She's All Blue
By Alex Wilburn
So Avatar is official out today. "Oh mah gaaaawd!" I believe was the delighted scream of straight college boys across America. And while I have no intention of seeing it, I did see the trailer that played before Fantastic Mr. Fox (which I saw without running into my ex and his new boyfriend making out, but that's because I never go to matinees) - and I have to ask, does this trailer seem really familiar to anyone else?
I may not be a film buff the likes of Dawson Leery, but I'm pretty sure I've seen this one before.
So basically a group of professionals, say the government (...or a newspaper) send in one of their own to pose among a group of say, blue alien people (or high school students), to blend in, learn their secrets, all while watching every interaction from their monitor. But wouldn't you know! The agent falls in with the subjects he was supposed to be studying! He gets emotionally attached! Relationships are formed! And just when it looks like love will win out -- the big reveal: I thought you were one of us! Betrayed on Prom Night!

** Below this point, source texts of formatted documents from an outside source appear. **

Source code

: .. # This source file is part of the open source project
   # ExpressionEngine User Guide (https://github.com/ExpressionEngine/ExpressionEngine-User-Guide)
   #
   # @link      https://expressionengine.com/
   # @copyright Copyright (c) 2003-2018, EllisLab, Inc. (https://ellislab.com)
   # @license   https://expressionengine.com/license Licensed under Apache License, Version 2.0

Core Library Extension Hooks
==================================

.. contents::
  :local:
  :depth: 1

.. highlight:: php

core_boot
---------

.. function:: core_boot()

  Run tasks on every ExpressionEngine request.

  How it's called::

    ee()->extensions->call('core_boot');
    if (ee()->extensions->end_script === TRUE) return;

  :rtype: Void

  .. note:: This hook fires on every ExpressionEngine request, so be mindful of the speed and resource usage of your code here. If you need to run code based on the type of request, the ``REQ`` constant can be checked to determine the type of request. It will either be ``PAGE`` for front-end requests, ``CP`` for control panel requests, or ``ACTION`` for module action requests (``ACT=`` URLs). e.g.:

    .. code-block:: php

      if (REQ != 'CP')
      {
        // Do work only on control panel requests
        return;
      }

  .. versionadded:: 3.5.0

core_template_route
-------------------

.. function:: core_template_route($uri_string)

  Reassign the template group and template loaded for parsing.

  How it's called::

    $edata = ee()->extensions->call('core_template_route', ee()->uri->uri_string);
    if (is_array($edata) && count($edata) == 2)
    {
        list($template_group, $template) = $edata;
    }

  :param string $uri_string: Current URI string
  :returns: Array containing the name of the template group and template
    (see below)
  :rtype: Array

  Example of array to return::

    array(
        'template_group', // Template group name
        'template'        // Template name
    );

"You knew this would happen?"
I'm sorry, this is Never Been Kissed, right? I'm not crazy. This is a Drew Barrymore movie, just with millions of dollars of CGI and guns. Your fast-paced action sequences may fool some boy into handing over their dollars, drooling in anticipation, but you won't fool me, James Cameron. What you've made is a girly-girl, pajamas and manicures sleepover movie in disguise. My greatest hope for the film is that when Blue Alien Girl finds out that her new boyfriend is really, gasp, just using her, and was with the cool kids all along, she turns to him, all Rachael Leigh Cook fury and screams "Am I a bet? Am I a bet? AM I A FUCKING BET?"